TEXT PROVIDED =

Listing 8-1 AbstractMotor class.

class AbstractMotor

{

private:

int Speed;

public:

AbstractMotor();

void SetSpeed(int speed); int GetSpeed();

virtual void Off()=0; virtual void Forward()=0; virtual void Reverse()=0; virtual void Brake()=0;

};

We haven’t seen the bold font code shown in Listing 8-1. It will be discussed in the sections ahead.

The AbstractMotor class has Speed as a private data member, which is of type int. The member function SetSpeed() receives speed as a parameter and then sets the value of data member Speed to equal speed. The public member function GetSpeed() can be called by any function in the program to obtain the value of private data member Speed. The Off() function turns off all power to the motor. The function Forward() is used to drive the motor forward at the speed specified in Speed. Similarly, the function Reverse() is used to drive the motor in reverse direction at the speed specified by Speed. The Brake() function can be used to short-circuit the motor windings to stop the motor rotation, in the minimum time.

STUDY MATERIAL =

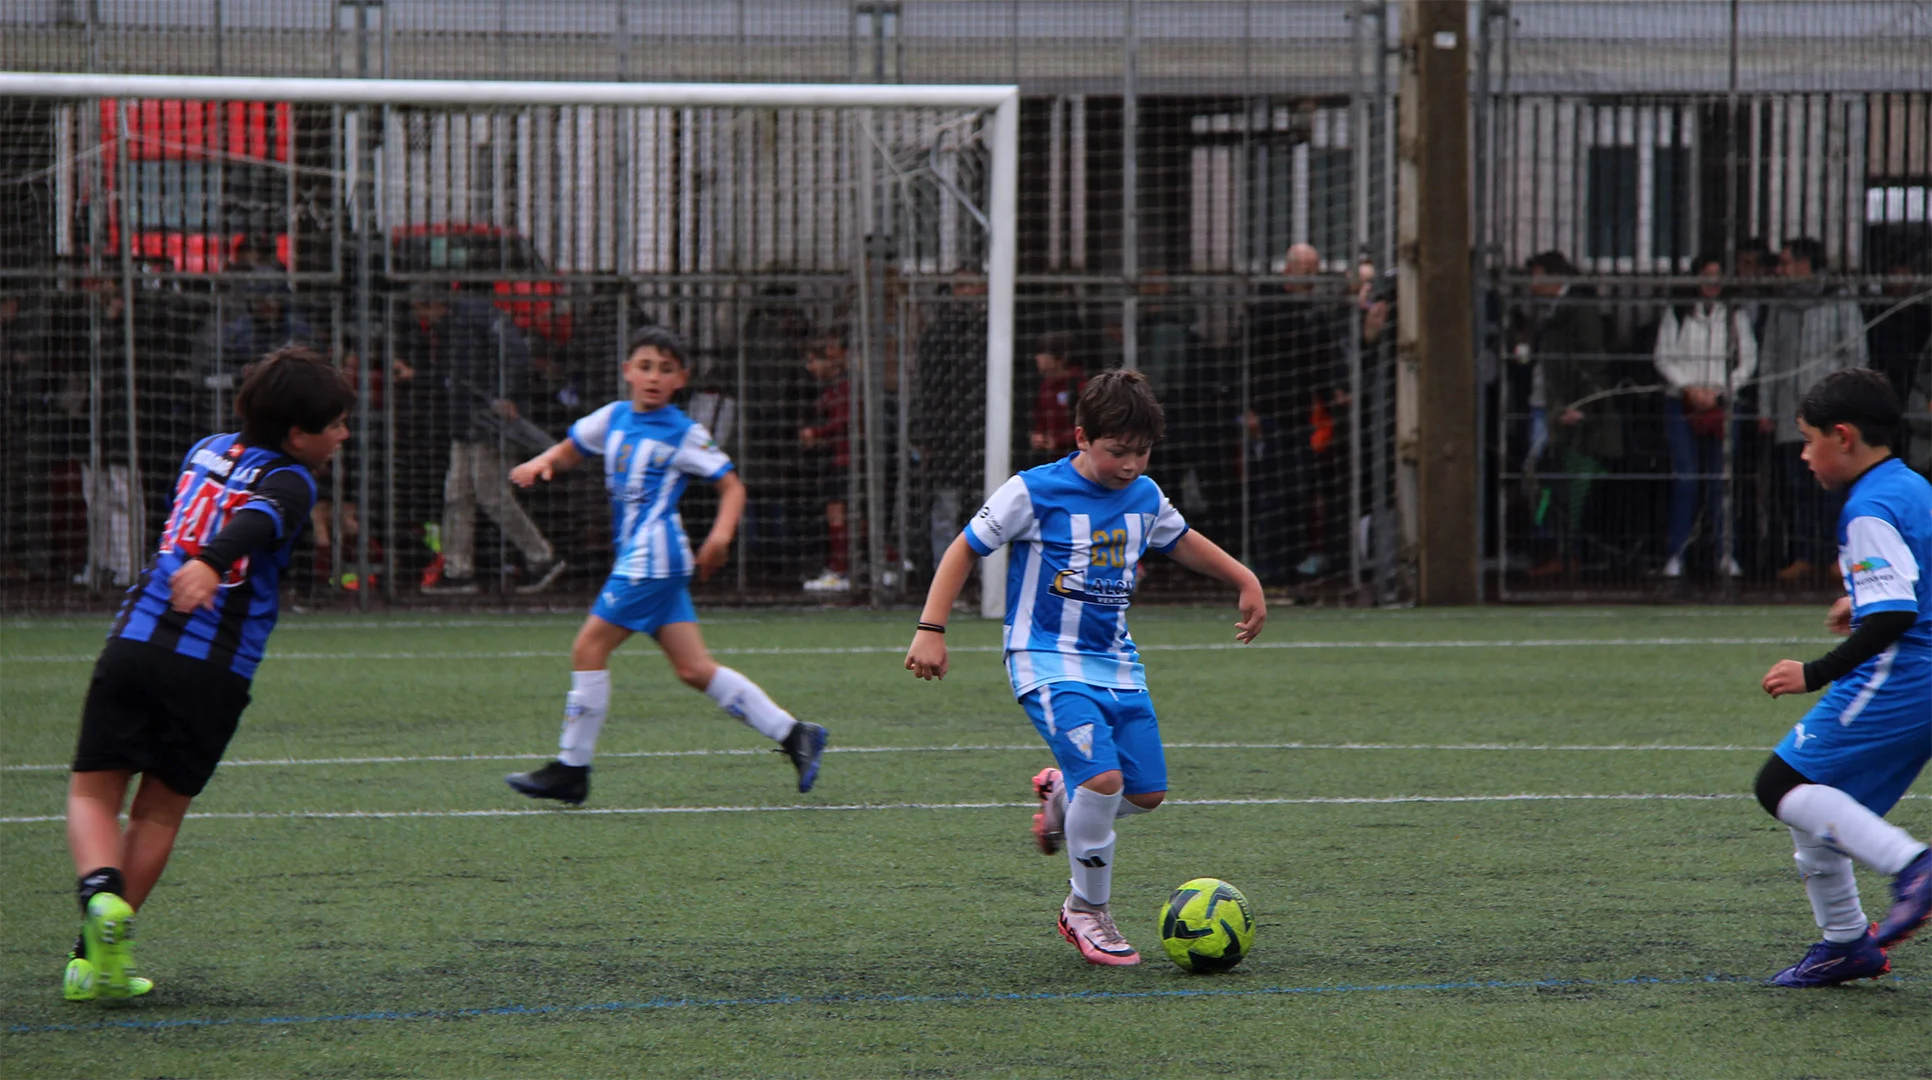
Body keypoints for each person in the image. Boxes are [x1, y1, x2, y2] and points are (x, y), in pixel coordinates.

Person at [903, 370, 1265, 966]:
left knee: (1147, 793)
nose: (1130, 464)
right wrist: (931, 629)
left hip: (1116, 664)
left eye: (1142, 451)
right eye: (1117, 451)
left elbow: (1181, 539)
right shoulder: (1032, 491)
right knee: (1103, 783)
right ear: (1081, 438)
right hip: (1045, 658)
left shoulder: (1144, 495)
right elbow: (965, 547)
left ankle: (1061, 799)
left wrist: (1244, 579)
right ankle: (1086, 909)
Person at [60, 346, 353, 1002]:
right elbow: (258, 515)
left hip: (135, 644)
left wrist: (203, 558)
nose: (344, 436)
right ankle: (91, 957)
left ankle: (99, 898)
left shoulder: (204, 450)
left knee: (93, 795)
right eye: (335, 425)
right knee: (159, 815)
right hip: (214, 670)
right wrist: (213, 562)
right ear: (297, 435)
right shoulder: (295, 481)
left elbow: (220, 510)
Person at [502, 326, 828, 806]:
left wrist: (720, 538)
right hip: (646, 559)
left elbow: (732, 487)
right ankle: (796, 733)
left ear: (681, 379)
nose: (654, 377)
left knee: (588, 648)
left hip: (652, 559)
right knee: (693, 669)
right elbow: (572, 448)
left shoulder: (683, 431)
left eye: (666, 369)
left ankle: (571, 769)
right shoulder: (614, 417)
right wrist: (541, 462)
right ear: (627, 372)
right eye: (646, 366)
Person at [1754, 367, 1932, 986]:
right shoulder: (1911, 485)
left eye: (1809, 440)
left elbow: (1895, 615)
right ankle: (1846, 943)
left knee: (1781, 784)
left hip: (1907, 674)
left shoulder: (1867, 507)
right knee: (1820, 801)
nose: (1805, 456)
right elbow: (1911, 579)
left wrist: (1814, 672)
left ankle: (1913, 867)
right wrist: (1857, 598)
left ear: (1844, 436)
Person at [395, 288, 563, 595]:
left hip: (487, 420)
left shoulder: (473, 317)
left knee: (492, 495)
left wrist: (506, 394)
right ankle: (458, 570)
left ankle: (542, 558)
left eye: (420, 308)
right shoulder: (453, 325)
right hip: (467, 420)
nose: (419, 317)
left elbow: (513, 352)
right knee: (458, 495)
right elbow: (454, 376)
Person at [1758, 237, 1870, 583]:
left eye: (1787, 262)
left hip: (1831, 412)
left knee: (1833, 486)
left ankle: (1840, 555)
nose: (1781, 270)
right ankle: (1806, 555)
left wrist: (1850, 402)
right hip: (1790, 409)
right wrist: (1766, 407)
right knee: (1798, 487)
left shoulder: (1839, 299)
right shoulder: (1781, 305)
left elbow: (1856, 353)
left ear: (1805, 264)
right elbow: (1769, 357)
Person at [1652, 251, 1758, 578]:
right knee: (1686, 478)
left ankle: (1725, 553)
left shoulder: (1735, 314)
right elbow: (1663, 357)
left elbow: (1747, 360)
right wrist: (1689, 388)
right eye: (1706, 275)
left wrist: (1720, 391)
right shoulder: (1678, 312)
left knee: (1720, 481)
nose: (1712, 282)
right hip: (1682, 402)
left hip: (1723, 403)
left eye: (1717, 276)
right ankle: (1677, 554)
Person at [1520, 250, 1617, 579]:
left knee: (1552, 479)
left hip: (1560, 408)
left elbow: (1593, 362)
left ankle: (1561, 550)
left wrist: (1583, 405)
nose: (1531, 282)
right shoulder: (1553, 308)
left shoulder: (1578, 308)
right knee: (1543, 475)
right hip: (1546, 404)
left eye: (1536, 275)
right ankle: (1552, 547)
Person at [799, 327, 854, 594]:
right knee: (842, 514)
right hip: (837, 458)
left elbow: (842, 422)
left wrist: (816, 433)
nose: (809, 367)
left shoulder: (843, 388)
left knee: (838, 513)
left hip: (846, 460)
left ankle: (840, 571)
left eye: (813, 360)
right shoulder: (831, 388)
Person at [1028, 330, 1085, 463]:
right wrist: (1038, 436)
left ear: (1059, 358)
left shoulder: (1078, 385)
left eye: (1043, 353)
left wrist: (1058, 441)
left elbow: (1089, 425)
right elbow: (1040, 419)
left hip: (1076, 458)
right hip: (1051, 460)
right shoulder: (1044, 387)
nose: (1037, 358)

...

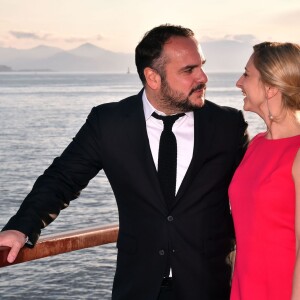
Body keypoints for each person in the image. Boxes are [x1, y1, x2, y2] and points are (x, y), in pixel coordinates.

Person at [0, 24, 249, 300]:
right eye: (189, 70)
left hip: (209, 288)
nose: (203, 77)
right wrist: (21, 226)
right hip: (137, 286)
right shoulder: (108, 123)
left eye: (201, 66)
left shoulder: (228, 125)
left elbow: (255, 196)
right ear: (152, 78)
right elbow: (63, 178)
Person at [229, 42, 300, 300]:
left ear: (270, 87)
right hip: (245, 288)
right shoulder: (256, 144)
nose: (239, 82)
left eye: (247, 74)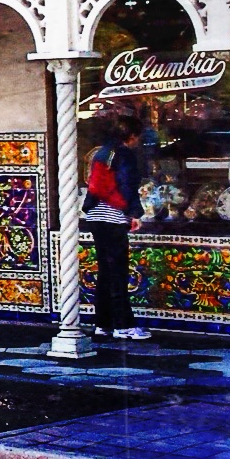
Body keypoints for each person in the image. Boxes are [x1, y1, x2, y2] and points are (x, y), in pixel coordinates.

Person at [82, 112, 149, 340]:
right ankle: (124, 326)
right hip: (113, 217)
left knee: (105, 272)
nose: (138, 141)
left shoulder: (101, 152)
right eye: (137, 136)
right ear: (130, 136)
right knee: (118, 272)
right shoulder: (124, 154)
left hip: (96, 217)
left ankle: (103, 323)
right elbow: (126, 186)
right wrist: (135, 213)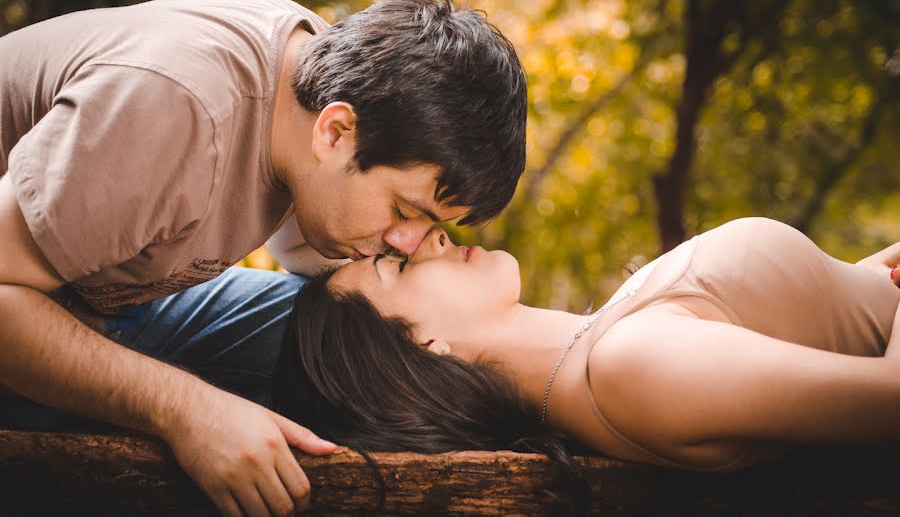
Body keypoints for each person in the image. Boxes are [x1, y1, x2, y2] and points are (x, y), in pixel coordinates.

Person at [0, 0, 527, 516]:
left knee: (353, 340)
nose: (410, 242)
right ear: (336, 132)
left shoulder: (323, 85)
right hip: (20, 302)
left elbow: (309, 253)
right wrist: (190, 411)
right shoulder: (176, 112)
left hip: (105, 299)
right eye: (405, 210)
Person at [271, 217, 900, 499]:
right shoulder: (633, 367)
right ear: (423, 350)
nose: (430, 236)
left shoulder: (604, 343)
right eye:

ACTIVITIES =
1. Return, word for word, the passage of the AbstractMotor text that opens with the words containing "virtual void Off()=0;" and closes with "the sections ahead.".
2. According to the AbstractMotor text, how does the Brake() function stop the motor?
3. Continue the AbstractMotor class explanation, picking up after its last sentence.

WRITTEN ANSWERS =
1.
virtual void Off()=0; virtual void Forward()=0; virtual void Reverse()=0; virtual void Brake()=0;

};

We haven’t seen the bold font code shown in Listing 8-1. It will be discussed in the sections ahead.

2. It short-circuits the motor windings to stop the motor rotation in the minimum time.

3.
We will now provide the definitions for all member functions of the AbstractMotor class. The AbstractMotor class does not drive specific types of motors. Rather it provides general functions that will be overridden in its derived classes to suit specific types of motor. Without knowing the exact details of the motor, we cannot define the functions Off(), Forward(), Reverse() and Brake(). If we cannot define the functions, why did we include them as member functions? One reason is that it is good to specify the form of the objects of the hierarchy at its start to maintain a high level of conformity throughout the hierarchy. This helps us write code that maintains the relationships with objects of the entire hierarchy. For example, all classes of the hierarchy will have a function named Forward(). The subsequent derived classes will then redefine the inherited Forward() function to apply specifically to their respective class. The other reason is associated with virtual functions and late binding.